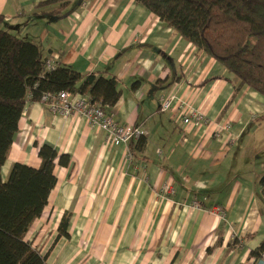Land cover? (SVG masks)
Listing matches in <instances>:
<instances>
[{"label": "crops", "instance_id": "crops-1", "mask_svg": "<svg viewBox=\"0 0 264 264\" xmlns=\"http://www.w3.org/2000/svg\"><path fill=\"white\" fill-rule=\"evenodd\" d=\"M41 1L0 0L4 28L54 65L115 76L112 117L146 131L129 161L85 116L25 105L2 179L16 162L38 167L44 143L70 156L26 234L47 264H258L264 97L246 85L233 97L234 75L134 0H71L56 14ZM171 92L204 122L181 124L178 103L160 110ZM166 179L174 193L162 196ZM64 213L69 238L54 241Z\"/></svg>", "mask_w": 264, "mask_h": 264}, {"label": "trees", "instance_id": "trees-1", "mask_svg": "<svg viewBox=\"0 0 264 264\" xmlns=\"http://www.w3.org/2000/svg\"><path fill=\"white\" fill-rule=\"evenodd\" d=\"M134 1L234 75L233 97L243 85L264 97V0ZM70 2L41 1L57 4L49 11L51 14ZM4 23L0 14V264H47L48 253L34 247L26 234L48 204L57 181L55 166H67L70 156L44 143L38 147V167L16 162L2 179V166L18 130V120L25 105L39 101L44 93L67 90L84 94L109 114L121 91L115 76L100 71L81 73L61 64L47 69L38 46L6 30ZM144 142L143 136L130 140L132 158ZM259 185L264 197V174ZM68 225L69 216L64 213L54 241L69 238ZM263 252V246H259L250 255L258 259Z\"/></svg>", "mask_w": 264, "mask_h": 264}, {"label": "built area", "instance_id": "built-area-1", "mask_svg": "<svg viewBox=\"0 0 264 264\" xmlns=\"http://www.w3.org/2000/svg\"><path fill=\"white\" fill-rule=\"evenodd\" d=\"M45 67L52 69L54 63L51 59L45 60ZM39 102L47 106L48 110L59 116H67L73 113H78L85 116L93 125L100 127L106 133V139L110 144L123 145L126 150V157L129 161L132 159V153L129 150L128 144L130 140L138 139L144 135L146 131L141 127H136L133 124H121L114 120L112 114L105 113L101 105L97 102L92 103L84 94H73L67 90H62L57 93H44ZM177 104V110L181 113L179 118L181 124L203 123L204 117L201 113L190 108L186 103L181 102L175 92L166 95L158 96V105L160 110H167ZM174 186L169 179H166L160 185V195L173 194ZM197 201H192V207H199ZM216 212L220 217L224 216V210L221 208L210 209ZM258 264H264V252L257 259Z\"/></svg>", "mask_w": 264, "mask_h": 264}, {"label": "rangeland", "instance_id": "rangeland-1", "mask_svg": "<svg viewBox=\"0 0 264 264\" xmlns=\"http://www.w3.org/2000/svg\"><path fill=\"white\" fill-rule=\"evenodd\" d=\"M35 229V228H34Z\"/></svg>", "mask_w": 264, "mask_h": 264}]
</instances>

→ Direction
How many lines of the records above contain the string "instances"? Reply with only the number.

→ The response
3